▶ **Given exercise 1**:
Show each line of the listing that contains the word "right".

▶ **Excerpt provided**:
For example, let us take the famous example "snow is white" and subject
it to the proposed analysis. "Snow is white" is true if it can be
reflectively ascertained that snow is white, that is if possession of
the concepts "snow" and "white" permits of their combination in an
exceptionless judgement that snow is white which permits the subject to
entertain the thought that snow is white (to reflectively examine the
judgment). Similarities between this theory of truth and the famous
"semantic" definition of truth are not accidental: if language is taken
for mind, then the psychological fleshing-out of semantics leads to an
alteration in focus, where the mental activity associated with grasping
a truth receives priority rather than the semantic status of the
statement: true contents are then characterized by the sorts of
combination they permit, their thinkability.

However, what is not a candidate for the status of language cannot be a
truth, on account of its inadequacy for the purpose of reflection: a
"true image" can serve as constituent of a shareable thought, but the
thought must enable a community of mind a la Frege, where each person
grasps the same thought. Considered this way, the objectivity of truth
is not a formality, but a substantive property of the element of truth,
language subjected to the application of the concept of truth -- it just
so happens that the employment of truth as a property possessed by
linguistic items marks out psychological states which permit of
synchronization. Truth is therefore a name for a sort of structure,
which permits thought to assume the form of language: without the
structure, we should be bereft of the mental states associated with
reflection and their public availability in discourse.

▶ **Given exercise 2**:
Please alter the passage on truth, beginning at the words that have "For example, let" and stopping after "permit, their thinkability.". Substitute "precedence" for "priority".

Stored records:
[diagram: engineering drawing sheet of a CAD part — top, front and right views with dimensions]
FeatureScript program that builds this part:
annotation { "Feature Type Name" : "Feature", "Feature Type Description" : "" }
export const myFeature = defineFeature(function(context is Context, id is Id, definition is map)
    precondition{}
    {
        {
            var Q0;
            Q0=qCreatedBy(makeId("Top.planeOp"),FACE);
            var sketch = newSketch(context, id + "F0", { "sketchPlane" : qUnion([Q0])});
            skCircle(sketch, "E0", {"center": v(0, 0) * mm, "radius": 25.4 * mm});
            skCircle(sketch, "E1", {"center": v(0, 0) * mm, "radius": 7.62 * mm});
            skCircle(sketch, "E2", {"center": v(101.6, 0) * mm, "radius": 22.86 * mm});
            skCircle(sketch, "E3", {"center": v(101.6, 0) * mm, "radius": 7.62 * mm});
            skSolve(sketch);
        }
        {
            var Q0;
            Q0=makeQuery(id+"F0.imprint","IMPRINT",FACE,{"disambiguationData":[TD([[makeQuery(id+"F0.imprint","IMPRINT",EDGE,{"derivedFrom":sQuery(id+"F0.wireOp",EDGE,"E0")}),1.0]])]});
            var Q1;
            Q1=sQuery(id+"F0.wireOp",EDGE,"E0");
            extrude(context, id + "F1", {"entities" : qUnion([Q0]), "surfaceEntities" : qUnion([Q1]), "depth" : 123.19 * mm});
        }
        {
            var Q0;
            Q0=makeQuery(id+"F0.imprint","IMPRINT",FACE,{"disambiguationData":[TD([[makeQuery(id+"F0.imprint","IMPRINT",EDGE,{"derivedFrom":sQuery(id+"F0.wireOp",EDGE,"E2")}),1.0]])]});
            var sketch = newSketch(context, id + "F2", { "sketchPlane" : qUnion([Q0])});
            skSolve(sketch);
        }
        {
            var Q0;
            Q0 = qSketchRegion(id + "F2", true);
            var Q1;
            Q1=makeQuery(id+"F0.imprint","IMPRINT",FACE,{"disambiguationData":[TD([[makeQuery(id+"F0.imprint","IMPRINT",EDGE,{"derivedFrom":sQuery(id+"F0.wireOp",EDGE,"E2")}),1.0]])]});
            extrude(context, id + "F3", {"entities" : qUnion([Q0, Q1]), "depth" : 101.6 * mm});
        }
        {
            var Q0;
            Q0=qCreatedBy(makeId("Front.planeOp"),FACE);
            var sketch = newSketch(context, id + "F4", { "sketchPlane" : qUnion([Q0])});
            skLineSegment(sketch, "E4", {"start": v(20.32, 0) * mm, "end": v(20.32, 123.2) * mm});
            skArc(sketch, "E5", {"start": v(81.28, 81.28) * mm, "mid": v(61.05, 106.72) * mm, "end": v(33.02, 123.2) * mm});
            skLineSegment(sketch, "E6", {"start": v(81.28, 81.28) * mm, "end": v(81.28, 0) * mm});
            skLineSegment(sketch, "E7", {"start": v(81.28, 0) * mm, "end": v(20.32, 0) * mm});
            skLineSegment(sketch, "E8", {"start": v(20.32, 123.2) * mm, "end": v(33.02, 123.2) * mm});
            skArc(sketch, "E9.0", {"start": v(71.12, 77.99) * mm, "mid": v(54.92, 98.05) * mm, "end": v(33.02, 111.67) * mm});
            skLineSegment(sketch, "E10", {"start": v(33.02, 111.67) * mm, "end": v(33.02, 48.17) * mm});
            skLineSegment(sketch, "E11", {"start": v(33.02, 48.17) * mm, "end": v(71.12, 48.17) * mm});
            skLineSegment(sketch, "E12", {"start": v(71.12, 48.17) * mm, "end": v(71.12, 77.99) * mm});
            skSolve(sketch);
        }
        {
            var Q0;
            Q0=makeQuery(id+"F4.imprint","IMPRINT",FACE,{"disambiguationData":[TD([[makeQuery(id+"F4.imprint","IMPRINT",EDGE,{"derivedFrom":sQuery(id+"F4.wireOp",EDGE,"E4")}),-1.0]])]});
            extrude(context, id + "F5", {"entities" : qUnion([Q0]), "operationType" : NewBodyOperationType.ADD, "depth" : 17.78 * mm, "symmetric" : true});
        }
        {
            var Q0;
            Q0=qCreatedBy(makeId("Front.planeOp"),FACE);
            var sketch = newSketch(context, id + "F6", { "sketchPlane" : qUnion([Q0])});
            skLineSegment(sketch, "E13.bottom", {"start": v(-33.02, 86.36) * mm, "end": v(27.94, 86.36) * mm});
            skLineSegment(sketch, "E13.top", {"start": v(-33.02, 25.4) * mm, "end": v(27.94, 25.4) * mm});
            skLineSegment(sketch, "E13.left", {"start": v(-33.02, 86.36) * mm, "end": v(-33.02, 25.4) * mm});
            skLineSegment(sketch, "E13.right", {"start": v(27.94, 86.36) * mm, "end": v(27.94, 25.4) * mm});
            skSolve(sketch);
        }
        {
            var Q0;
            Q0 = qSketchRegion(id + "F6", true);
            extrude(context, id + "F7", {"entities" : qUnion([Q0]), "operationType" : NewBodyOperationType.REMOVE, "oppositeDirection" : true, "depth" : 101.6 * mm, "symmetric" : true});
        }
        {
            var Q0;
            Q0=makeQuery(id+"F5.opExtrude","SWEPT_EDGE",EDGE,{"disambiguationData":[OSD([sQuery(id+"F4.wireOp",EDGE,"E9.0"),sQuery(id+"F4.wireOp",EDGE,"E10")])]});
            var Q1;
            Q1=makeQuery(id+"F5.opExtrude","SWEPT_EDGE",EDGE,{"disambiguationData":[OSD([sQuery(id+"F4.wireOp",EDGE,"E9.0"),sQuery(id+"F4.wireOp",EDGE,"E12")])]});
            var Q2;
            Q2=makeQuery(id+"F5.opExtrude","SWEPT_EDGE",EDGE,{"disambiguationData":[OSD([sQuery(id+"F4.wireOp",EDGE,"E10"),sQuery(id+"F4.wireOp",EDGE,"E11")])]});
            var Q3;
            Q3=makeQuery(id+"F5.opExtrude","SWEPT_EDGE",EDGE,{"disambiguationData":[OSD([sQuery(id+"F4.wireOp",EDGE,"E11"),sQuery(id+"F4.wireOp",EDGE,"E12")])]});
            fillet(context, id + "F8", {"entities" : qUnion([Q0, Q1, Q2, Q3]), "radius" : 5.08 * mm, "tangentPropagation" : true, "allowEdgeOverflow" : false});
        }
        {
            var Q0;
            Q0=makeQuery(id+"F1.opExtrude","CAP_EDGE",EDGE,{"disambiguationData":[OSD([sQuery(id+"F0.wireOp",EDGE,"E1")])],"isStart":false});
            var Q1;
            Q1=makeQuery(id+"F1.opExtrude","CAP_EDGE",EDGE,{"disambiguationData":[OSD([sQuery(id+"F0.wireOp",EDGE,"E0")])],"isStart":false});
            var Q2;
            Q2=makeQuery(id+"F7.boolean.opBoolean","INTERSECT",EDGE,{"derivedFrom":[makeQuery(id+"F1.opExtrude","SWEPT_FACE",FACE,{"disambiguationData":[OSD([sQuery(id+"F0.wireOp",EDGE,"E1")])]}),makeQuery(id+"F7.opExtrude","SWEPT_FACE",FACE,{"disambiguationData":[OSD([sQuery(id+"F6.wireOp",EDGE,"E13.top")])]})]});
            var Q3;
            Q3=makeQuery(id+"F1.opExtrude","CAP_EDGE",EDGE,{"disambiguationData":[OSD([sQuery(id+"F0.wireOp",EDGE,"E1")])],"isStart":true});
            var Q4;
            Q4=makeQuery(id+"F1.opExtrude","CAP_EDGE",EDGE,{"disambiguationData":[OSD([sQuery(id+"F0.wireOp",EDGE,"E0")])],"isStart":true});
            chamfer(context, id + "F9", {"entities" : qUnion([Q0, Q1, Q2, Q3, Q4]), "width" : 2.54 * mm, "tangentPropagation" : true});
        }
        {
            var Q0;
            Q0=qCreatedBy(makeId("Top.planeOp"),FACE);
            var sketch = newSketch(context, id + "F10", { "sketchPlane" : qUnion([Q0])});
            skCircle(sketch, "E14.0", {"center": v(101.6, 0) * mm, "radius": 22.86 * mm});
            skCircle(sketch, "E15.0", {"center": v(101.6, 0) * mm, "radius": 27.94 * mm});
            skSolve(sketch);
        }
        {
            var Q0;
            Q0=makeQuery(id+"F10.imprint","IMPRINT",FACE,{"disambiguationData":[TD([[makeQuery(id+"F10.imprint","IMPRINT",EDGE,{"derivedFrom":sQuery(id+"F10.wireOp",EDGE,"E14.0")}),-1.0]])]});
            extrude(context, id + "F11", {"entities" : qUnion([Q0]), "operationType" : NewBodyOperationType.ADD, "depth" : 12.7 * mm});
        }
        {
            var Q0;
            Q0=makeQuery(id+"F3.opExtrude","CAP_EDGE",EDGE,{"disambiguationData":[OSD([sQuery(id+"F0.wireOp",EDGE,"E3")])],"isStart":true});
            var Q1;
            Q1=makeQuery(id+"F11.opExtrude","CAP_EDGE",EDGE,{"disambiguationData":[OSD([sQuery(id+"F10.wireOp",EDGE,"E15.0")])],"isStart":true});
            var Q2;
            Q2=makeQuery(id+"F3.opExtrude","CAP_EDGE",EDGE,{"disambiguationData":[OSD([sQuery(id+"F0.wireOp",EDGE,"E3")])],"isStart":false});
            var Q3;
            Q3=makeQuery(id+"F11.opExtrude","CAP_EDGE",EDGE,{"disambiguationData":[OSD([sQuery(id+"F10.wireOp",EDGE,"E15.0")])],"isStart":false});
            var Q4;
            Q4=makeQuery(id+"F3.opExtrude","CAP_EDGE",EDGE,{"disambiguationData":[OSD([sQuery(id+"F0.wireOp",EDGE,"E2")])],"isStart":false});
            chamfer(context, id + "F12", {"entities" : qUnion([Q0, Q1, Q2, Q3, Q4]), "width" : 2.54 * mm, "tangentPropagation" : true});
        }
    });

▶ **Worked solution 1**:
[diagram: engineering drawing sheet of a CAD part — top, front and right views with dimensions]
            skLineSegment(sketch, "E13.right", {"start": v(27.94, 86.36) * mm, "end": v(27.94, 25.4) * mm});

▶ **Worked solution 2**:
For example, let us take the famous example "snow is white" and subject
it to the proposed analysis. "Snow is white" is true if it can be
reflectively ascertained that snow is white, that is if possession of
the concepts "snow" and "white" permits of their combination in an
exceptionless judgement that snow is white which permits the subject to
entertain the thought that snow is white (to reflectively examine the
judgment). Similarities between this theory of truth and the famous
"semantic" definition of truth are not accidental: if language is taken
for mind, then the psychological fleshing-out of semantics leads to an
alteration in focus, where the mental activity associated with grasping
a truth receives precedence rather than the semantic status of the
statement: true contents are then characterized by the sorts of
combination they permit, their thinkability.